**DOCUMENT TEXT**
[ofiwg] variable length message support

Tue Feb 27 16:36:14 PST 2018

As mentioned in today's ofiwg, I've opened a PR that documents what I'm referring to as variable length message support.

https://github.com/ofiwg/libfabric/pull/3876

The commit message (justification) for this feature is:
---
Applications often need to receive messages, but have no idea
how large the message will be until the sender posts it. In
practical terms, the result is that many apps need to
implement a rendezvous protocol using some combination of
tagged messages + RMA, tagged messages, or normal messages + RMA.
This duplicates work that most of the OFI providers already do.
The apps must also guess the best way to do this, which may not
be optimal for a given provider.

This defines a new feature that abstracts the behavior that
applications are wanting -- the ability to receive a message
of variable length, with the size of the message determined
by the sender and given to the receiver as part of a 'pre'
completion event.
---

This feature came out of lengthy discussions based on examining application needs targeting AI and cloud.  But the solution seems so obvious in hindsight that we believe that it is applicable for HPC and multi-rail use cases.  In practice, I anticipate this feature impacting the underlying protocol.  It would be left to providers to determine the best mechanism for supporting this feature and ensuring that it does not negatively impact other aspects of the API (e.g. throwing off counters).

The main documentation for this feature is listed below for your reading pleasure.  It is modeled after the tagged interface's claim/discard feature.
---
+Variable length messages, or simply variable messages, are transfers
+where the size of the message is unknown to the receiver prior to the
+message being sent.  It indicates that the recipient of a message does
+not know the amount of data to expect prior to the message arriving.
+It is most commonly used when the size of message transfers varies
+greatly, with very large messages interspersed with much smaller
+messages.
+
+Variable messages are associated with a variable message threshold.
+The variable threshold indicates the size above which a transfer
+becomes a variable message.  The completion mechanism of variable
+messages differ from standard receive completions; however,
+completions at the sender remain unchanged.  Messages smaller than the
+threshold are treated as standard messages (or tagged messages if
+using the fi_tagged.3 operations).  That is, they consume posted
+application receive buffers and generate standard completions, including
+generating any possible errors that may arise.  The variable message
+threshold is configurable per endpoint, subject to provider limitations.

**INFORMATION PROVIDED**

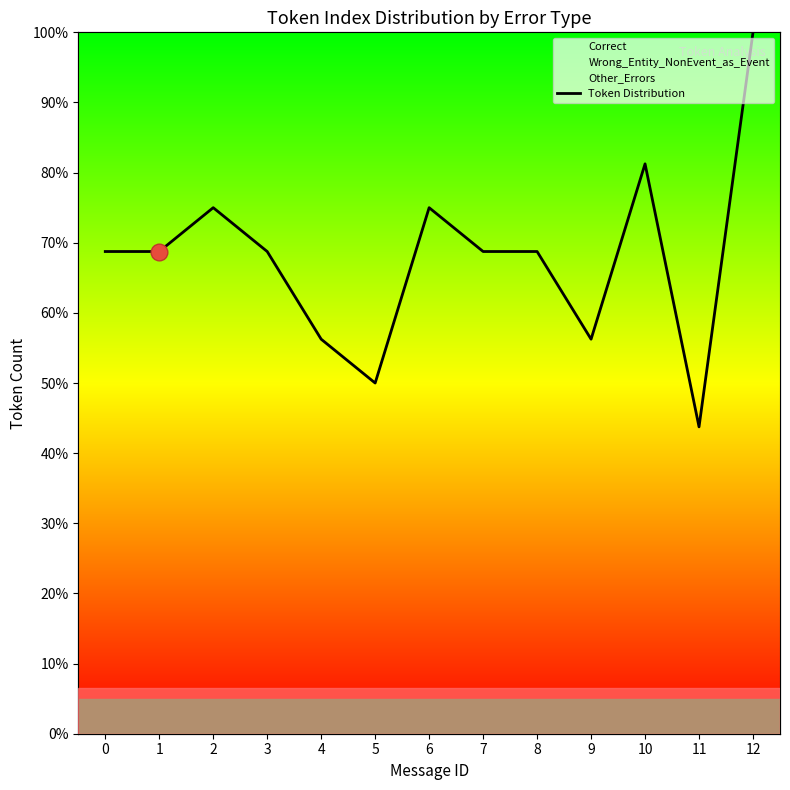

True or false: there are more than 0 points higher than both neighbors.

True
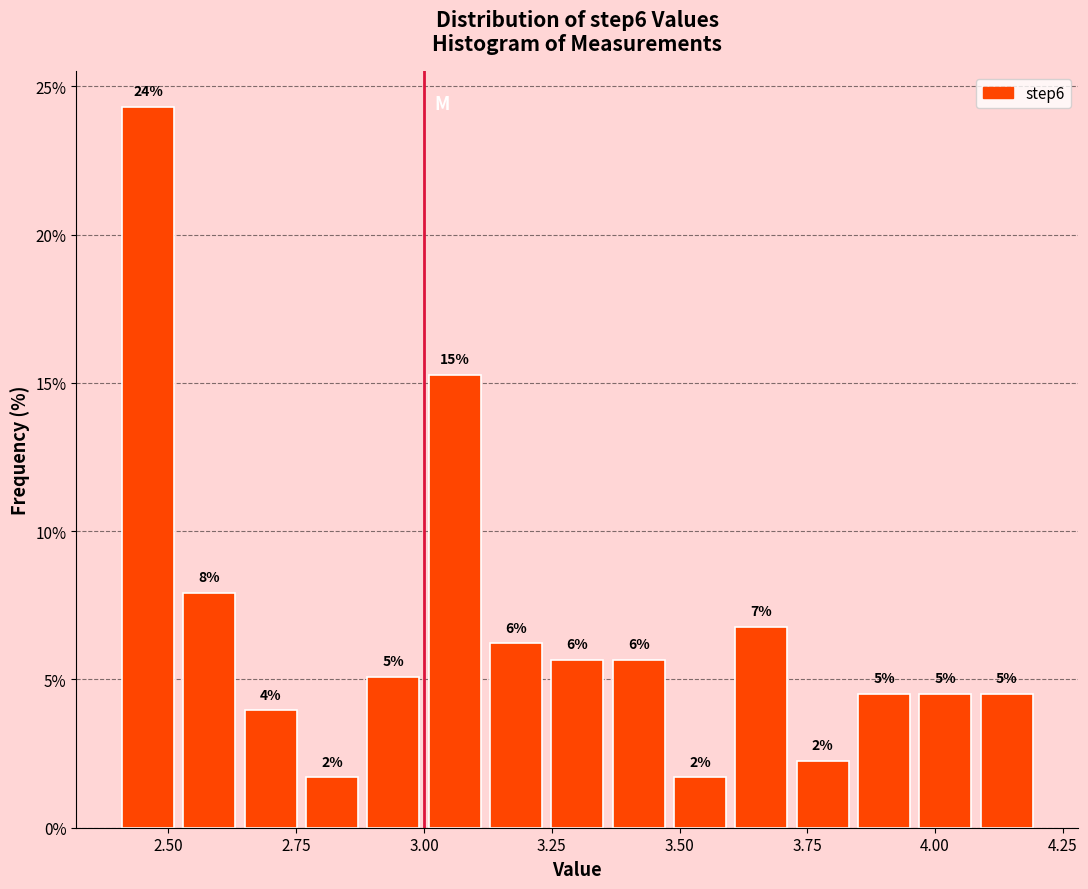

Around what value on the x-axis is the tallest bar? Give the approximate position of its centre, as read against the axis.

2.45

**WORK TO COMPLETE**
[1] Extract the part of the post about variable length message support that opens with the words containing "Tue Feb 27 16:36:14" and closes with "messages + RMA.".
[2] According to the post about variable length message support, why do many applications end up implementing their own rendezvous protocol? Answer in one to three sentences.
Rely only on the post about variable length message support when responding.

**EXPECTED RESPONSES**
[1]
Tue Feb 27 16:36:14 PST 2018

As mentioned in today's ofiwg, I've opened a PR that documents what I'm referring to as variable length message support.

https://github.com/ofiwg/libfabric/pull/3876

The commit message (justification) for this feature is:
---
Applications often need to receive messages, but have no idea
how large the message will be until the sender posts it. In
practical terms, the result is that many apps need to
implement a rendezvous protocol using some combination of
tagged messages + RMA, tagged messages, or normal messages + RMA.

[2] Applications often need to receive messages without knowing how large a message will be until the sender posts it. As a result, many implement a rendezvous protocol using some combination of tagged messages, normal messages, and RMA.